====== Kutipan dokumen ======
We Almost Broke Up Again Last Night menghadirkan perpaduan pengaruh yang unik. Lagu ini diawali dengan petikan gitar akustik dan vokal lembut, lalu bertransformasi menjadi bubblegum pop penuh semangat dengan vokal yang melambung tinggi. Dalam pergeseran tersebut, Carpenter sukses memadukan nuansa melankolis ala Lana Del Rey dengan keceriaan ikonis Britney Spears. Keunggulannya sebagai penyanyi sekaligus penulis lagu paling menonjol pada bagian bridge, ketika ia merangkum inti cerita hanya dalam empat baris tegas: “You say we’re drifting apart / I said, ‘Yeah, I f–king know’ / Big deal, we’ve been before / And we’ll be here tomorrow.

  • ”Nobody’s Son

Tidak mengherankan bila Carpenter memadukan salah satu aransemen paling energik di Man’s Best Friend dengan narasi paling melankolis tentang keputusasaan cinta. Strategi ini merupakan bagian dari pendekatan pop subversif yang ia usung: menghadirkan musik yang mampu mengajak pendengar untuk menari, namun pada saat yang sama juga membuat mereka larut dalam kesedihan. Nobody’s Son menampilkan kontras tajam antara lirik yang penuh luka tentang tangisan di tempat tidur, pupusnya harapan, hingga kekecewaan terhadap ibu sang pasangan (“Could you raise him to love me, maybe?”) dengan balutan produksi mewah berupa lapisan synth, dentuman kick drum yang bergema, dan gesekan senar yang elegan. Keharmonisan aransemen yang indah justru memperdalam ironi dan menajamkan rasa sakit yang dikisahkan lagu ini.

  • Never Getting Laid

Judul Never Getting Laid mungkin memberi kesan bahwa Carpenter akan meratapi kehidupan seksnya yang mandek setelah putus cinta. Namun, lagu ini justru membalikkan ekspektasi: ia dengan gamblang berharap sang mantan hidup dalam selibat. Lagu ini dibuka dengan aransemen lounge bernuansa dreamy, menampilkan vokal yang tenang sebelum perlahan meningkat menuju ledakan emosi yang memperlihatkan perpaduan antara amarah dan kebingungan. Alih-alih menutup lagu secara konvensional, Carpenter menambahkan koda pada menit ketiga, menekankan baris klimaks “And abstinence is just a state of mind”. Bagian ini diprediksi akan menjadi momen sorotan dalam setiap penampilan langsungnya.
====== Kumpulan baris ======
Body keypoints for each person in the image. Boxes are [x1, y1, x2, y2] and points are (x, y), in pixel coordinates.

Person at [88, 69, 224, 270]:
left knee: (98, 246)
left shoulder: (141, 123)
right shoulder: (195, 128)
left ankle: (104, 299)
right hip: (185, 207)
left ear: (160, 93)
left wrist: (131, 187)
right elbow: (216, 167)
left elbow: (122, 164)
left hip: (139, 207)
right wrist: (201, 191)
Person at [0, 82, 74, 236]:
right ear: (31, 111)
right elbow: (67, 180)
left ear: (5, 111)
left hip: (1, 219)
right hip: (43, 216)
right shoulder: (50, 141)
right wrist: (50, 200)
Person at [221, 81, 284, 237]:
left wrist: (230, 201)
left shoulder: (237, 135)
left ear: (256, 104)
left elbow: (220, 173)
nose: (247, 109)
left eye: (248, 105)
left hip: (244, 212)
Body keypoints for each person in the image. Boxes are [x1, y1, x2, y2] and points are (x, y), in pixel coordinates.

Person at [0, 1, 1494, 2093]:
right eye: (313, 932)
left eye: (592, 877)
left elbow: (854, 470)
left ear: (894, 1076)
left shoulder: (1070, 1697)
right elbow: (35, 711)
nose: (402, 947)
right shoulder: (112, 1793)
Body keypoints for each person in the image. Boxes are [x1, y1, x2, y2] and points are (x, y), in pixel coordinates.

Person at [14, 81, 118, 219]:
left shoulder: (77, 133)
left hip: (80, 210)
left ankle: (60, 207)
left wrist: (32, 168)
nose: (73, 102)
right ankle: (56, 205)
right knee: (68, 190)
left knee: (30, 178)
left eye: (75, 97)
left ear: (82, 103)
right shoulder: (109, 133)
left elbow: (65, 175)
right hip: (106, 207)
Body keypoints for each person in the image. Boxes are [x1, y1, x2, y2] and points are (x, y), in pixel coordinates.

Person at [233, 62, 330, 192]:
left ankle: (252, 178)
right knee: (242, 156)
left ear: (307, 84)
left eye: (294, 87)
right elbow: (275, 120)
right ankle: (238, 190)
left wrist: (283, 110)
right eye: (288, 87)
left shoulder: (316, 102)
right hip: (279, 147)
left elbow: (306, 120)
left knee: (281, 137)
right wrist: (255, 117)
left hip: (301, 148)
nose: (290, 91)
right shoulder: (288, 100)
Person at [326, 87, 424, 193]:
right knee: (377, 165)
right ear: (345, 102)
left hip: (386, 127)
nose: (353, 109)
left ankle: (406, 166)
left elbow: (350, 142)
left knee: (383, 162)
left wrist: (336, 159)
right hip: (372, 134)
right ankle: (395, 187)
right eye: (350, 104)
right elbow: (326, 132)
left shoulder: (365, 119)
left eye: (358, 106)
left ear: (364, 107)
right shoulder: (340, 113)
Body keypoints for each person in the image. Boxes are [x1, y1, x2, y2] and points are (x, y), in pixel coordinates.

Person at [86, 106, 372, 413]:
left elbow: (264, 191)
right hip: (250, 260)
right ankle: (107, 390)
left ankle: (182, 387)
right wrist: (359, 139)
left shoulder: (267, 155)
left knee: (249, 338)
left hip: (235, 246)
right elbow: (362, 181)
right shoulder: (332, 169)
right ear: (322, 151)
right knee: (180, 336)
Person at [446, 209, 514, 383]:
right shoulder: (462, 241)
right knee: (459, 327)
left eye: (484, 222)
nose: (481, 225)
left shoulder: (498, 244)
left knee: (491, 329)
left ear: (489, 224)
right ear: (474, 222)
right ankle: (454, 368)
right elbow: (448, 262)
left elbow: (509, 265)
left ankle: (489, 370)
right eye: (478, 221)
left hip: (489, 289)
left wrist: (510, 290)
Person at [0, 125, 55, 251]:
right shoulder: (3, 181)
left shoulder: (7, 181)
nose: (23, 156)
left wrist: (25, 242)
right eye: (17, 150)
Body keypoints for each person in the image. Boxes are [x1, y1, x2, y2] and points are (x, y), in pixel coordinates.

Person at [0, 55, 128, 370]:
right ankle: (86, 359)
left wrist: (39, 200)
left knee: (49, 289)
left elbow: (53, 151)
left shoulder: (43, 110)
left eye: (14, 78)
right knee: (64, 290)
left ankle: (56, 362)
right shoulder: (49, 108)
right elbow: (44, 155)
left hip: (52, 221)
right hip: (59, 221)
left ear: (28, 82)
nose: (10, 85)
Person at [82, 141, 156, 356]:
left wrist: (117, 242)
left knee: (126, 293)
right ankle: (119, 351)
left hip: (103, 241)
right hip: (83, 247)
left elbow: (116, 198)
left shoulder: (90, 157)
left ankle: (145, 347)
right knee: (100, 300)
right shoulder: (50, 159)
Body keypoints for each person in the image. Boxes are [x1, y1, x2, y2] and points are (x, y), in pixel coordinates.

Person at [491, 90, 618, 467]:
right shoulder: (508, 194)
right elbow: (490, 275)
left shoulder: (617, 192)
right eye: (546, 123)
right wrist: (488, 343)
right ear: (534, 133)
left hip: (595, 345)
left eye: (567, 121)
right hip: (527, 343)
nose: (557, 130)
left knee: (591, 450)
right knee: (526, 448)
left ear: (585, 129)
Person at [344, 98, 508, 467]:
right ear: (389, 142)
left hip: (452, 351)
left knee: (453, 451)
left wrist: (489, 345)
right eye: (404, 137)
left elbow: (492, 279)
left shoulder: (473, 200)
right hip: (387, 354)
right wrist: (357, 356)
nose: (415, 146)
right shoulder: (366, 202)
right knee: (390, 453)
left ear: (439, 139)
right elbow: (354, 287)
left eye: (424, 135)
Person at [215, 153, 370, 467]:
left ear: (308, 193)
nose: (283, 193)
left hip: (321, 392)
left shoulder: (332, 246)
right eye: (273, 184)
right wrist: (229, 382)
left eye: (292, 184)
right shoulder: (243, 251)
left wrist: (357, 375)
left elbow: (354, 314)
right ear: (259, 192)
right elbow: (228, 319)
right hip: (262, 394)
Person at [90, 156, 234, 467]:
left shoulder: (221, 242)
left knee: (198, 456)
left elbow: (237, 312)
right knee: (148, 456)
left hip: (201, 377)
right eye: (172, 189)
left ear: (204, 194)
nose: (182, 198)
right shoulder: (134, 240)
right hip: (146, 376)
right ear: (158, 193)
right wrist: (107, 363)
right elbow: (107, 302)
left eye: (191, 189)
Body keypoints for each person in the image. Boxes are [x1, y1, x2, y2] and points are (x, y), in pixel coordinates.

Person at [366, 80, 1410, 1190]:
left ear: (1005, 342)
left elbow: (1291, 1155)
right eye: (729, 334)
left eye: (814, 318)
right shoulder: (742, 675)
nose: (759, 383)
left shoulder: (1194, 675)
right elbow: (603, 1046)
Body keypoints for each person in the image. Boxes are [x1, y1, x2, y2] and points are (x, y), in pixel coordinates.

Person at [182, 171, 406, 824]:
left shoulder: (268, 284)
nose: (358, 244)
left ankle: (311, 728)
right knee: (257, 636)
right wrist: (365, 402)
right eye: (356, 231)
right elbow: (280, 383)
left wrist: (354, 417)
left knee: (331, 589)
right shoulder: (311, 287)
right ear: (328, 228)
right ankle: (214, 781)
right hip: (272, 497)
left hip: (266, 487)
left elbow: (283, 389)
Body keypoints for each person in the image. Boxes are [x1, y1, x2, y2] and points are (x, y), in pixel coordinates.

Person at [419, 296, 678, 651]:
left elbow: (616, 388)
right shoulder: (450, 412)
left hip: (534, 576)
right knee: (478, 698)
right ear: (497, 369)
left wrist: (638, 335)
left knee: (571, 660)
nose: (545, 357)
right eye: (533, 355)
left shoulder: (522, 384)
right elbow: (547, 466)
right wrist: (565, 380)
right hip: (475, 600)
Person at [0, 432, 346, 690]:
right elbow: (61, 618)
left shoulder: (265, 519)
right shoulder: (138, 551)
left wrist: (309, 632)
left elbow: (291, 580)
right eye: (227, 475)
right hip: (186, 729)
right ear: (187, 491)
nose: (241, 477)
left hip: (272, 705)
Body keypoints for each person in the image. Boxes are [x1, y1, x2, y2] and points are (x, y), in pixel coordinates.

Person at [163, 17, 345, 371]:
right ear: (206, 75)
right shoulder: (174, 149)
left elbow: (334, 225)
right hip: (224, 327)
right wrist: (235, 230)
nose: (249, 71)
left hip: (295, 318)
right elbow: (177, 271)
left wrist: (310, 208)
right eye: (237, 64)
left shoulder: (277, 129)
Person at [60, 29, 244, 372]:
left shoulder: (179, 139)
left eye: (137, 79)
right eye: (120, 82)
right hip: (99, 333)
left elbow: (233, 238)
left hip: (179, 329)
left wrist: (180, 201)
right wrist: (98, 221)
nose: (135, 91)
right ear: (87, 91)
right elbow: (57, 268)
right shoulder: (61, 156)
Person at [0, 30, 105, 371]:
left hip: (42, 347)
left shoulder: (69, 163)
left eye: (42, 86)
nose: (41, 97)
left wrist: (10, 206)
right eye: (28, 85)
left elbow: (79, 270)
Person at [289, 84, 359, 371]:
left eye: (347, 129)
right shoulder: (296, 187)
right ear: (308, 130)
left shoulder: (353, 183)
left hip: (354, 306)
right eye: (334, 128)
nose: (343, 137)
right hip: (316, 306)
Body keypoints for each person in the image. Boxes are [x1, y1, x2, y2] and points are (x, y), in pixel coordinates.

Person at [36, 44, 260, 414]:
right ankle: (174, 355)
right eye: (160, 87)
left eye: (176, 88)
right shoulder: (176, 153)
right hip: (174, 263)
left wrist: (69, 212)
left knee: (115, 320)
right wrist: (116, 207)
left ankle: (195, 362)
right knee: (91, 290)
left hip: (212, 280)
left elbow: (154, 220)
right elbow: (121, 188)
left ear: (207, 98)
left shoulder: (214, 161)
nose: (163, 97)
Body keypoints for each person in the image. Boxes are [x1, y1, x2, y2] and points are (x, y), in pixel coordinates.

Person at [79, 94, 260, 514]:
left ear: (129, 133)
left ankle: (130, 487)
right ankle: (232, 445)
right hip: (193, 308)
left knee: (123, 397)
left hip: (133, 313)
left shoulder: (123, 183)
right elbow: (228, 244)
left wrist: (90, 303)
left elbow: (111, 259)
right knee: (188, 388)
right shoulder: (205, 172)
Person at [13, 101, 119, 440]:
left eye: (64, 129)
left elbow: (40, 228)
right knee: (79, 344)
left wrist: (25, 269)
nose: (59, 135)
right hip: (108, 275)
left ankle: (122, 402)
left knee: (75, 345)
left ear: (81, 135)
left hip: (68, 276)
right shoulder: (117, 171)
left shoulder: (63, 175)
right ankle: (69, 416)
======
## Tugas 1:
Tentukan apakah setiap pernyataan berikut sesuai dengan ulasan lagu-lagu Carpenter, lalu jawab ya atau tidak disertai kutipan kata-kata penentunya dari ulasan itu: (a) We Almost Broke Up Again Last Night dibuka dengan petikan gitar akustik; (b) dalam Never Getting Laid, Carpenter meratapi kehidupan seksnya sendiri; (c) koda Never Getting Laid ditambahkan pada menit kelima.
## Tugas 2:
Tuliskan lanjutan ulasan lagu-lagu Carpenter, dimulai sesudah kalimat terakhirnya.
Baris-baris tersebut tidak diperlukan di sini.

## Hasil 1:
(a) Ya: "Lagu ini diawali dengan petikan gitar akustik dan vokal lembut"
(b) Tidak: "ia dengan gamblang berharap sang mantan hidup dalam selibat"
(c) Tidak: "Carpenter menambahkan koda pada menit ketiga"

## Hasil 2:
  • When Did You Get Hot?

Sebagai sekuel spiritual dari Good Graces dalam Short n’ Sweet, When Did You Get Hot? menyoroti fenomena glow-up dengan balutan R&B yang halus: perkusi lembut dan vokal latar “uh-huh, uh-HUH” menjadi latar kisah tentang seseorang yang dulu dianggap biasa saja, kini berubah menjadi sosok menawan. Carpenter menyelipkan humor dan kepribadian lewat deretan one-liner cerdas, sekaligus menghadirkan sisi genit yang ringan. Menempatkan lagu ini setelah Nobody’s Son dan Never Getting Laid terasa sebagai keputusan yang strategis, karena memberi ruang optimisme setelah rangkaian narasi patah hati yang sarat luka.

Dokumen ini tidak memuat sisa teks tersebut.